The task:
Can you give all the lines below as a JSON list of strings, with one string per line and any blank lines left out?

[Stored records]
******
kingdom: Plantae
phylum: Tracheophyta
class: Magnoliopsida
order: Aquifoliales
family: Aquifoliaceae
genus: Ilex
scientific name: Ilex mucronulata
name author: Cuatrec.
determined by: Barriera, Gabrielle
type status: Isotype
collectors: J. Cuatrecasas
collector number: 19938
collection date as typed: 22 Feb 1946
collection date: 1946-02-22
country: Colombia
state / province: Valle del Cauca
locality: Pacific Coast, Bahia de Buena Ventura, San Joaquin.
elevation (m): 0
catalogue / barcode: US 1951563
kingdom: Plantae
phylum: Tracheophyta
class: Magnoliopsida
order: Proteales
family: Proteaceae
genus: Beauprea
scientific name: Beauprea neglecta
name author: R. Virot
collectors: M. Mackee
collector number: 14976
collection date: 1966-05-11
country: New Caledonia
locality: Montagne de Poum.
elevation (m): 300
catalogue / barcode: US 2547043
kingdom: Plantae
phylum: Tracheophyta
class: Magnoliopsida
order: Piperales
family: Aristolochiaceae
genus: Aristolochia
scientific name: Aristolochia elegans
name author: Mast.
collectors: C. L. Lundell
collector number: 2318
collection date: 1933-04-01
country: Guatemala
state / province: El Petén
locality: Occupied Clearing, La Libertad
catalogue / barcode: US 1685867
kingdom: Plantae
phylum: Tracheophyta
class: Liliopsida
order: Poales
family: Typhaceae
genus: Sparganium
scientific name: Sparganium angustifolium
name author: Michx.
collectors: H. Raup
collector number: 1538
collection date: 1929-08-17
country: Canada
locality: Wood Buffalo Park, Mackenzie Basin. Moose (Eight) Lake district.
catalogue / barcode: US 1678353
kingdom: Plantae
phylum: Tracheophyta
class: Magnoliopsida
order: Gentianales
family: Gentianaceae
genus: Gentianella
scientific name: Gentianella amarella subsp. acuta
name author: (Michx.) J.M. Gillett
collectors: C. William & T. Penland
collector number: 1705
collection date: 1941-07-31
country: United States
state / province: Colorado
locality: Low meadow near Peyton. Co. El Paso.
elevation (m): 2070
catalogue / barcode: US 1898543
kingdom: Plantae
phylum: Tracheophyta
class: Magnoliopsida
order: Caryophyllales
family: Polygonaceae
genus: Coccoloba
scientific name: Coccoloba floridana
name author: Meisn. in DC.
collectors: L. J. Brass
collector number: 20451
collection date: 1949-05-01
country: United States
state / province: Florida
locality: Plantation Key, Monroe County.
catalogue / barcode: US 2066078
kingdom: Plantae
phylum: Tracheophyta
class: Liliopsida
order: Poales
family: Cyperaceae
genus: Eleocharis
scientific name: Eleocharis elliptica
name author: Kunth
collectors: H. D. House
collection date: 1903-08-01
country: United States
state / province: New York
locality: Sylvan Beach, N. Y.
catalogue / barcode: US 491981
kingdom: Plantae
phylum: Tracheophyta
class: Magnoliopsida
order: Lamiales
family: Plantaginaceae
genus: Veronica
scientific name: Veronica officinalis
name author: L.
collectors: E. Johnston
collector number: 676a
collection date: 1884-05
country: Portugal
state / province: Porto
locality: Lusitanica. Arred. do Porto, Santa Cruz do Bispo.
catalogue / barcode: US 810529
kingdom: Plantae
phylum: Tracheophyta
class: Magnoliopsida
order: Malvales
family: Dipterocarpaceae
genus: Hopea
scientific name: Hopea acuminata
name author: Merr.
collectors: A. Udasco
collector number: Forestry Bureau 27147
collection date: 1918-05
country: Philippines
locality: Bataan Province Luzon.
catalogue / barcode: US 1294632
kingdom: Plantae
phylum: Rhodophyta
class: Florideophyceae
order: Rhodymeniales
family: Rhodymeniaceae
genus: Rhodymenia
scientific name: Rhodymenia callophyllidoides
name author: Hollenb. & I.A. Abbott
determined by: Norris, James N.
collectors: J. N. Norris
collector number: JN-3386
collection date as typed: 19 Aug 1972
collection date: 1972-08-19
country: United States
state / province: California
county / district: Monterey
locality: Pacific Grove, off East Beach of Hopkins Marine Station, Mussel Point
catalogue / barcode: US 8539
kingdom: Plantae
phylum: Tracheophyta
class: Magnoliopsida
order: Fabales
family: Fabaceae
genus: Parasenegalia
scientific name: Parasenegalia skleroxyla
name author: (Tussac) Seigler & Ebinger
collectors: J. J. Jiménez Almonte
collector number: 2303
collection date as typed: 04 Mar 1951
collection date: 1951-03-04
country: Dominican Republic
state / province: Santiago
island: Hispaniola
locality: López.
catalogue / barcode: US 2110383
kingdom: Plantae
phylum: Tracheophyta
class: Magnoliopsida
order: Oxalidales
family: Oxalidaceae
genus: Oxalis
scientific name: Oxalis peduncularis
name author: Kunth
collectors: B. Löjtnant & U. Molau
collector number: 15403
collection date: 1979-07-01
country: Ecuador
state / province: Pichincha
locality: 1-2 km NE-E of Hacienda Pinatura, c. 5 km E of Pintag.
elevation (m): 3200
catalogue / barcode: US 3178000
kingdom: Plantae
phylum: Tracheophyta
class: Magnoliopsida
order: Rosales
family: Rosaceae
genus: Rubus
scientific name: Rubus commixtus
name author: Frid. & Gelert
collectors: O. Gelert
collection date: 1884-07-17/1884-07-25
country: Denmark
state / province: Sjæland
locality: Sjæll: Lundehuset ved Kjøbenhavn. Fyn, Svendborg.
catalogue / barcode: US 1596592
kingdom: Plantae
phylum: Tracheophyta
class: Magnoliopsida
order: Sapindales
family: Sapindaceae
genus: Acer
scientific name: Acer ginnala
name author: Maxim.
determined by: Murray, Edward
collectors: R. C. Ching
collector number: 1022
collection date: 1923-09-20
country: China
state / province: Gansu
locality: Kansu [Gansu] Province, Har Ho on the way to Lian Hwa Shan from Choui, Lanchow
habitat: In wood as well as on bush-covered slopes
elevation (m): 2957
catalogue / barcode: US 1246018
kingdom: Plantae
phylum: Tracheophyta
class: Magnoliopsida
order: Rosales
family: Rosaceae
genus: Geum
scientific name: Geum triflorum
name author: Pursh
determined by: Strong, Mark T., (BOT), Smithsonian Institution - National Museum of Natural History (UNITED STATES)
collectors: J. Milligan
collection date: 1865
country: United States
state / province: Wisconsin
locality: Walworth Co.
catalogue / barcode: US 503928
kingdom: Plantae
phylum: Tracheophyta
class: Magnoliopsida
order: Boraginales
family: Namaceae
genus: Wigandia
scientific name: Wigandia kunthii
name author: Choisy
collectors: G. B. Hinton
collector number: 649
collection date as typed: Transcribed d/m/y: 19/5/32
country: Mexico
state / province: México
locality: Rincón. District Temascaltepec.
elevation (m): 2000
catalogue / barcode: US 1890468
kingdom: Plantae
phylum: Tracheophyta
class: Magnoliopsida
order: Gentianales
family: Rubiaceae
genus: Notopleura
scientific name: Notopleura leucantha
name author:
******
Answer:
[
  "kingdom: Plantae",
  "phylum: Tracheophyta",
  "class: Magnoliopsida",
  "order: Aquifoliales",
  "family: Aquifoliaceae",
  "genus: Ilex",
  "scientific name: Ilex mucronulata",
  "name author: Cuatrec.",
  "determined by: Barriera, Gabrielle",
  "type status: Isotype",
  "collectors: J. Cuatrecasas",
  "collector number: 19938",
  "collection date as typed: 22 Feb 1946",
  "collection date: 1946-02-22",
  "country: Colombia",
  "state / province: Valle del Cauca",
  "locality: Pacific Coast, Bahia de Buena Ventura, San Joaquin.",
  "elevation (m): 0",
  "catalogue / barcode: US 1951563",
  "kingdom: Plantae",
  "phylum: Tracheophyta",
  "class: Magnoliopsida",
  "order: Proteales",
  "family: Proteaceae",
  "genus: Beauprea",
  "scientific name: Beauprea neglecta",
  "name author: R. Virot",
  "collectors: M. Mackee",
  "collector number: 14976",
  "collection date: 1966-05-11",
  "country: New Caledonia",
  "locality: Montagne de Poum.",
  "elevation (m): 300",
  "catalogue / barcode: US 2547043",
  "kingdom: Plantae",
  "phylum: Tracheophyta",
  "class: Magnoliopsida",
  "order: Piperales",
  "family: Aristolochiaceae",
  "genus: Aristolochia",
  "scientific name: Aristolochia elegans",
  "name author: Mast.",
  "collectors: C. L. Lundell",
  "collector number: 2318",
  "collection date: 1933-04-01",
  "country: Guatemala",
  "state / province: El Petén",
  "locality: Occupied Clearing, La Libertad",
  "catalogue / barcode: US 1685867",
  "kingdom: Plantae",
  "phylum: Tracheophyta",
  "class: Liliopsida",
  "order: Poales",
  "family: Typhaceae",
  "genus: Sparganium",
  "scientific name: Sparganium angustifolium",
  "name author: Michx.",
  "collectors: H. Raup",
  "collector number: 1538",
  "collection date: 1929-08-17",
  "country: Canada",
  "locality: Wood Buffalo Park, Mackenzie Basin. Moose (Eight) Lake district.",
  "catalogue / barcode: US 1678353",
  "kingdom: Plantae",
  "phylum: Tracheophyta",
  "class: Magnoliopsida",
  "order: Gentianales",
  "family: Gentianaceae",
  "genus: Gentianella",
  "scientific name: Gentianella amarella subsp. acuta",
  "name author: (Michx.) J.M. Gillett",
  "collectors: C. William & T. Penland",
  "collector number: 1705",
  "collection date: 1941-07-31",
  "country: United States",
  "state / province: Colorado",
  "locality: Low meadow near Peyton. Co. El Paso.",
  "elevation (m): 2070",
  "catalogue / barcode: US 1898543",
  "kingdom: Plantae",
  "phylum: Tracheophyta",
  "class: Magnoliopsida",
  "order: Caryophyllales",
  "family: Polygonaceae",
  "genus: Coccoloba",
  "scientific name: Coccoloba floridana",
  "name author: Meisn. in DC.",
  "collectors: L. J. Brass",
  "collector number: 20451",
  "collection date: 1949-05-01",
  "country: United States",
  "state / province: Florida",
  "locality: Plantation Key, Monroe County.",
  "catalogue / barcode: US 2066078",
  "kingdom: Plantae",
  "phylum: Tracheophyta",
  "class: Liliopsida",
  "order: Poales",
  "family: Cyperaceae",
  "genus: Eleocharis",
  "scientific name: Eleocharis elliptica",
  "name author: Kunth",
  "collectors: H. D. House",
  "collection date: 1903-08-01",
  "country: United States",
  "state / province: New York",
  "locality: Sylvan Beach, N. Y.",
  "catalogue / barcode: US 491981",
  "kingdom: Plantae",
  "phylum: Tracheophyta",
  "class: Magnoliopsida",
  "order: Lamiales",
  "family: Plantaginaceae",
  "genus: Veronica",
  "scientific name: Veronica officinalis",
  "name author: L.",
  "collectors: E. Johnston",
  "collector number: 676a",
  "collection date: 1884-05",
  "country: Portugal",
  "state / province: Porto",
  "locality: Lusitanica. Arred. do Porto, Santa Cruz do Bispo.",
  "catalogue / barcode: US 810529",
  "kingdom: Plantae",
  "phylum: Tracheophyta",
  "class: Magnoliopsida",
  "order: Malvales",
  "family: Dipterocarpaceae",
  "genus: Hopea",
  "scientific name: Hopea acuminata",
  "name author: Merr.",
  "collectors: A. Udasco",
  "collector number: Forestry Bureau 27147",
  "collection date: 1918-05",
  "country: Philippines",
  "locality: Bataan Province Luzon.",
  "catalogue / barcode: US 1294632",
  "kingdom: Plantae",
  "phylum: Rhodophyta",
  "class: Florideophyceae",
  "order: Rhodymeniales",
  "family: Rhodymeniaceae",
  "genus: Rhodymenia",
  "scientific name: Rhodymenia callophyllidoides",
  "name author: Hollenb. & I.A. Abbott",
  "determined by: Norris, James N.",
  "collectors: J. N. Norris",
  "collector number: JN-3386",
  "collection date as typed: 19 Aug 1972",
  "collection date: 1972-08-19",
  "country: United States",
  "state / province: California",
  "county / district: Monterey",
  "locality: Pacific Grove, off East Beach of Hopkins Marine Station, Mussel Point",
  "catalogue / barcode: US 8539",
  "kingdom: Plantae",
  "phylum: Tracheophyta",
  "class: Magnoliopsida",
  "order: Fabales",
  "family: Fabaceae",
  "genus: Parasenegalia",
  "scientific name: Parasenegalia skleroxyla",
  "name author: (Tussac) Seigler & Ebinger",
  "collectors: J. J. Jiménez Almonte",
  "collector number: 2303",
  "collection date as typed: 04 Mar 1951",
  "collection date: 1951-03-04",
  "country: Dominican Republic",
  "state / province: Santiago",
  "island: Hispaniola",
  "locality: López.",
  "catalogue / barcode: US 2110383",
  "kingdom: Plantae",
  "phylum: Tracheophyta",
  "class: Magnoliopsida",
  "order: Oxalidales",
  "family: Oxalidaceae",
  "genus: Oxalis",
  "scientific name: Oxalis peduncularis",
  "name author: Kunth",
  "collectors: B. Löjtnant & U. Molau",
  "collector number: 15403",
  "collection date: 1979-07-01",
  "country: Ecuador",
  "state / province: Pichincha",
  "locality: 1-2 km NE-E of Hacienda Pinatura, c. 5 km E of Pintag.",
  "elevation (m): 3200",
  "catalogue / barcode: US 3178000",
  "kingdom: Plantae",
  "phylum: Tracheophyta",
  "class: Magnoliopsida",
  "order: Rosales",
  "family: Rosaceae",
  "genus: Rubus",
  "scientific name: Rubus commixtus",
  "name author: Frid. & Gelert",
  "collectors: O. Gelert",
  "collection date: 1884-07-17/1884-07-25",
  "country: Denmark",
  "state / province: Sjæland",
  "locality: Sjæll: Lundehuset ved Kjøbenhavn. Fyn, Svendborg.",
  "catalogue / barcode: US 1596592",
  "kingdom: Plantae",
  "phylum: Tracheophyta",
  "class: Magnoliopsida",
  "order: Sapindales",
  "family: Sapindaceae",
  "genus: Acer",
  "scientific name: Acer ginnala",
  "name author: Maxim.",
  "determined by: Murray, Edward",
  "collectors: R. C. Ching",
  "collector number: 1022",
  "collection date: 1923-09-20",
  "country: China",
  "state / province: Gansu",
  "locality: Kansu [Gansu] Province, Har Ho on the way to Lian Hwa Shan from Choui, Lanchow",
  "habitat: In wood as well as on bush-covered slopes",
  "elevation (m): 2957",
  "catalogue / barcode: US 1246018",
  "kingdom: Plantae",
  "phylum: Tracheophyta",
  "class: Magnoliopsida",
  "order: Rosales",
  "family: Rosaceae",
  "genus: Geum",
  "scientific name: Geum triflorum",
  "name author: Pursh",
  "determined by: Strong, Mark T., (BOT), Smithsonian Institution - National Museum of Natural History (UNITED STATES)",
  "collectors: J. Milligan",
  "collection date: 1865",
  "country: United States",
  "state / province: Wisconsin",
  "locality: Walworth Co.",
  "catalogue / barcode: US 503928",
  "kingdom: Plantae",
  "phylum: Tracheophyta",
  "class: Magnoliopsida",
  "order: Boraginales",
  "family: Namaceae",
  "genus: Wigandia",
  "scientific name: Wigandia kunthii",
  "name author: Choisy",
  "collectors: G. B. Hinton",
  "collector number: 649",
  "collection date as typed: Transcribed d/m/y: 19/5/32",
  "country: Mexico",
  "state / province: México",
  "locality: Rincón. District Temascaltepec.",
  "elevation (m): 2000",
  "catalogue / barcode: US 1890468",
  "kingdom: Plantae",
  "phylum: Tracheophyta",
  "class: Magnoliopsida",
  "order: Gentianales",
  "family: Rubiaceae",
  "genus: Notopleura",
  "scientific name: Notopleura leucantha",
  "name author:"
]